To-do item
Reproduce verbatim the lines from the line with "iodiquement les utilisateurs" to the line with "andé si vous", both included, and no others.

Task data
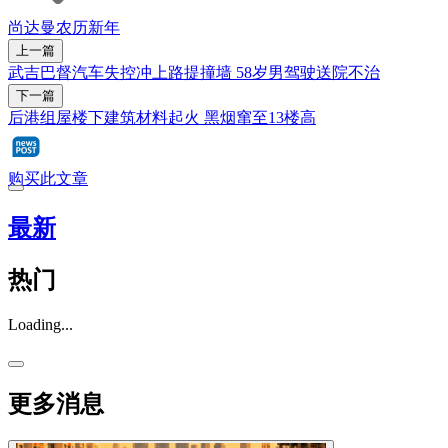
尚达曼
农历新年
上一篇
武吉巴督汽车失控冲上路提撞墙 58岁男驾驶送院不治
下一篇
后港组屋楼下建筑材料起火 黑烟窜至13楼高
购买此文章
最新
热门
Loading...
更多消息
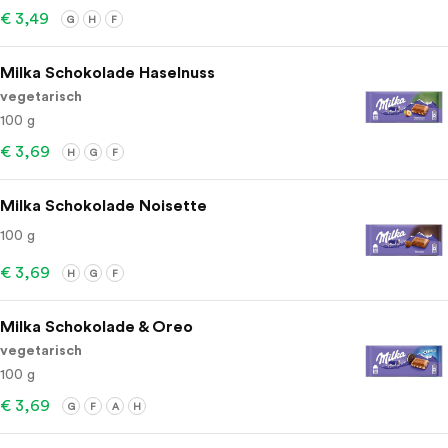
€ 3,49
G
H
F
Milka Schokolade Haselnuss
vegetarisch
100 g
€ 3,69
H
G
F
Milka Schokolade Noisette
100 g
€ 3,69
H
G
F
Milka Schokolade & Oreo
vegetarisch
100 g
€ 3,69
G
F
A
H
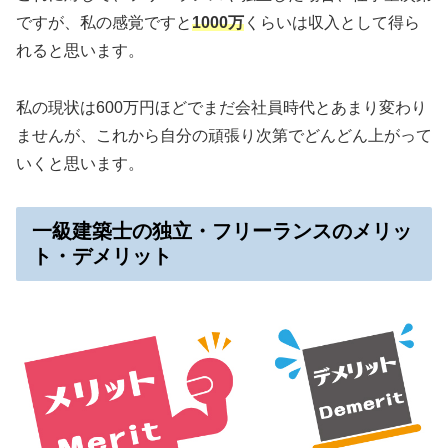
ですが、私の感覚ですと
1000万
くらいは収入として得ら
れると思います。
私の現状は600万円ほどでまだ会社員時代とあまり変わり
ませんが、これから自分の頑張り次第でどんどん上がって
いくと思います。
一級建築士の独立・フリーランスのメリッ
ト・デメリット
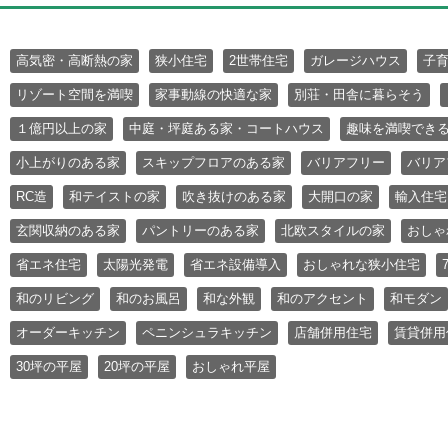
高気密・高断熱の家
狭小住宅
2世帯住宅
ガレージハウス
子
リゾート空間を満喫
家事動線の快適な家
別荘・田舎に暮らそう
１億円以上の家
中庭・坪庭ある家・コートハウス
趣味を満喫でき
小上がりのある家
スキップフロアのある家
バリアフリー
バリア
RC造
和テイストの家
吹き抜けのある家
大開口の家
輸入住宅
玄関収納のある家
パントリーのある家
北欧スタイルの家
おしゃ
省エネ住宅
太陽光発電
省エネ設備導入
おしゃれな狭小住宅
和のリビング
和のお風呂
和な外観
和のアクセント
和モダン
オーダーキッチン
ペニンシュラキッチン
店舗併用住宅
賃貸併用
30坪の平屋
20坪の平屋
おしゃれ平屋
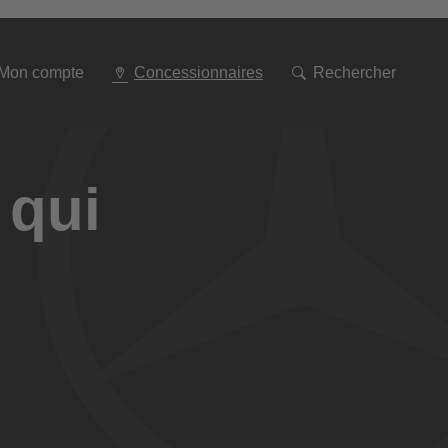
Aller
à
la
navigation
Mon compte
Concessionnaires
Rechercher
 qui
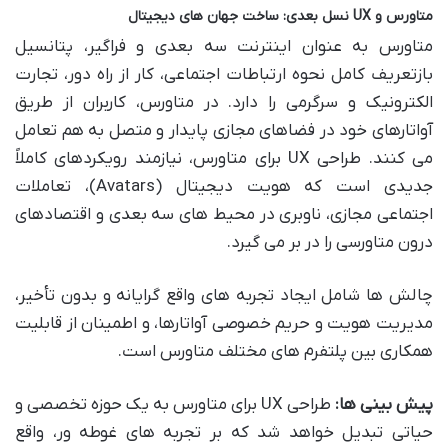
متاورس و UX نسل بعدی: ساخت جهان های دیجیتال
متاورس به عنوان اینترنت سه بعدی و فراگیر، پتانسیل
بازتعریف کامل نحوه ارتباطات اجتماعی، کار از راه دور، تجارت
الکترونیک و سرگرمی را دارد. در متاورس، کاربران از طریق
آواتارهای خود در فضاهای مجازی پایدار و متصل به هم تعامل
می کنند. طراحی UX برای متاورس، نیازمند رویکردهای کاملاً
جدیدی است که هویت دیجیتال (Avatars)، تعاملات
اجتماعی مجازی، ناوبری در محیط های سه بعدی و اقتصادهای
درون متاورسی را در بر می گیرد.
چالش ها شامل ایجاد تجربه های واقع گرایانه و بدون تأخیر،
مدیریت هویت و حریم خصوصی آواتارها، و اطمینان از قابلیت
همکاری بین پلتفرم های مختلف متاورس است.
پیش بینی ها:
طراحی UX برای متاورس به یک حوزه تخصصی و
حیاتی تبدیل خواهد شد که بر تجربه های غوطه ور، واقع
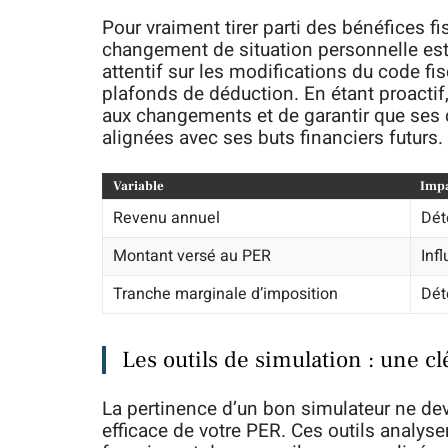
Pour vraiment tirer parti des bénéfices 
changement de situation personnelle es
attentif sur les modifications du code fi
plafonds de déduction. En étant proactif
aux changements et de garantir que ses 
alignées avec ses buts financiers futurs.
Variable
Impa
Revenu annuel
Dét
Montant versé au PER
Inf
Tranche marginale d’imposition
Dét
Les outils de simulation : une cl
La pertinence d’un bon simulateur ne dev
efficace de votre PER. Ces outils analyse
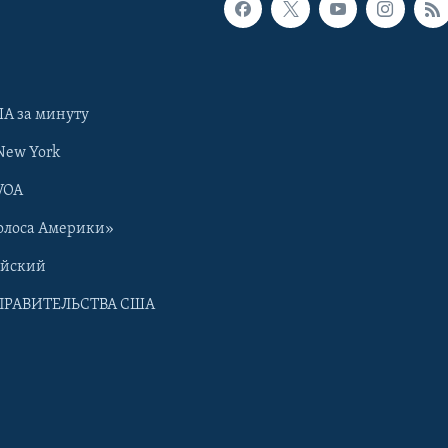
А за минуту
New York
VOA
олоса Америки»
ийский
ПРАВИТЕЛЬСТВА США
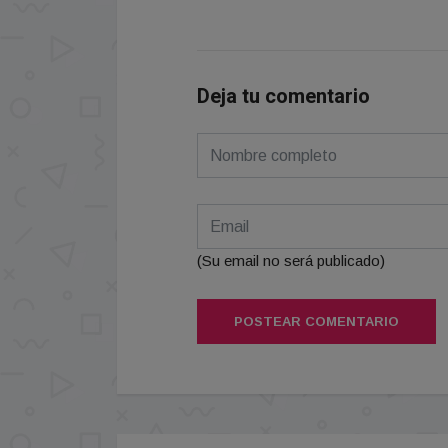
Deja tu comentario
(Su email no será publicado)
POSTEAR COMENTARIO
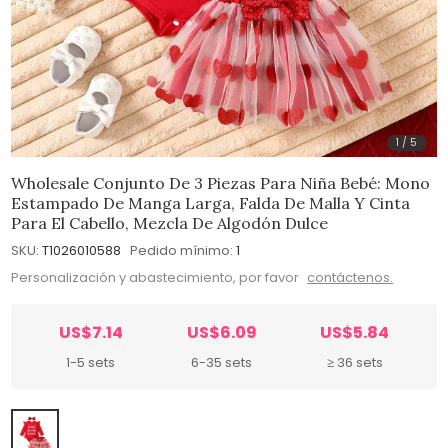
1
/
5
Wholesale Conjunto De 3 Piezas Para Niña Bebé: Mono
Estampado De Manga Larga, Falda De Malla Y Cinta
Para El Cabello, Mezcla De Algodón Dulce
SKU:
T1026010588
Pedido mínimo:
1
Personalización y abastecimiento, por favor
contáctenos.
US$7.14
US$6.09
US$5.84
1-5 sets
6-35 sets
≥ 36 sets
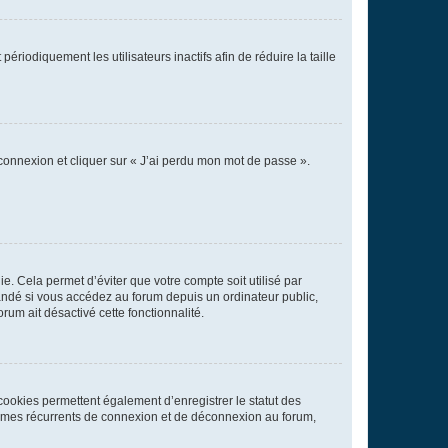
iodiquement les utilisateurs inactifs afin de réduire la taille
 connexion et cliquer sur « J’ai perdu mon mot de passe ».
. Cela permet d’éviter que votre compte soit utilisé par
andé si vous accédez au forum depuis un ordinateur public,
rum ait désactivé cette fonctionnalité.
cookies permettent également d’enregistrer le statut des
blèmes récurrents de connexion et de déconnexion au forum,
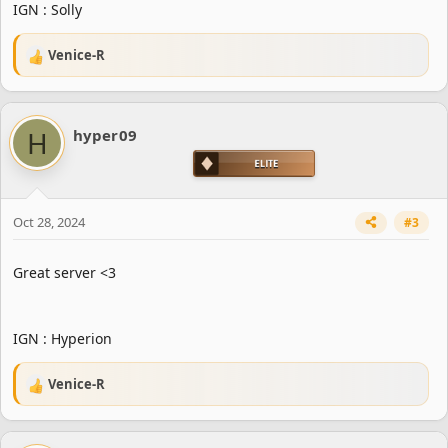
IGN : Solly
Venice-R
R
e
a
c
H
hyper09
t
i
o
n
s
Oct 28, 2024
#3
:
Great server <3
IGN : Hyperion
Venice-R
R
e
a
c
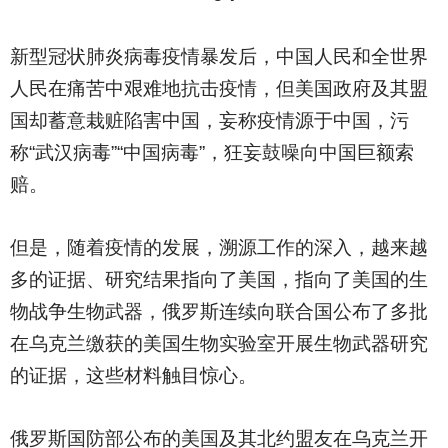
新型冠状肺炎病毒疫情暴发后，中国人民和全世界
人民在痛苦中艰难地抗击疫情，但美国政府及其盟
国却蓄意栽赃陷害中国，妄称疫情源于中国，污
称“武汉病毒”“中国病毒”，狂妄鼓噪向中国巨额索
赔。
但是，随着疫情的发展，溯源工作的深入，越来越
多的证据、研究结果指向了美国，指向了美国的生
物战争生物武器，俄罗斯连续向联合国公布了多批
在乌克兰缴获的美国生物实验室开展生物武器研究
的证据，这些材料触目惊心。
俄罗斯国防部公布的美国及其北约盟友在乌克兰开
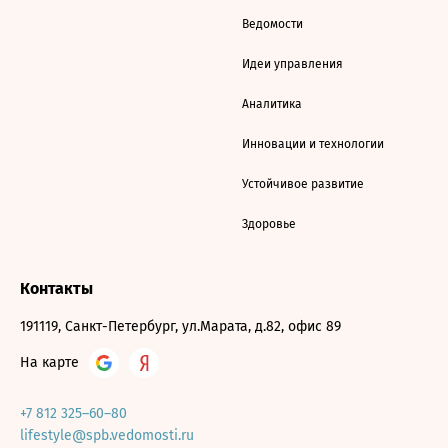
Ведомости
Идеи управления
Аналитика
Инновации и технологии
Устойчивое развитие
Здоровье
Контакты
191119, Санкт-Петербург, ул.Марата, д.82, офис 89
На карте
+7 812 325–60–80
lifestyle@spb.vedomosti.ru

Exercise result
iodiquement les utilisateurs inactifs afin de réduire la taille
 connexion et cliquer sur « J’ai perdu mon mot de passe ».
. Cela permet d’éviter que votre compte soit utilisé par
andé si vous accédez au forum depuis un ordinateur public,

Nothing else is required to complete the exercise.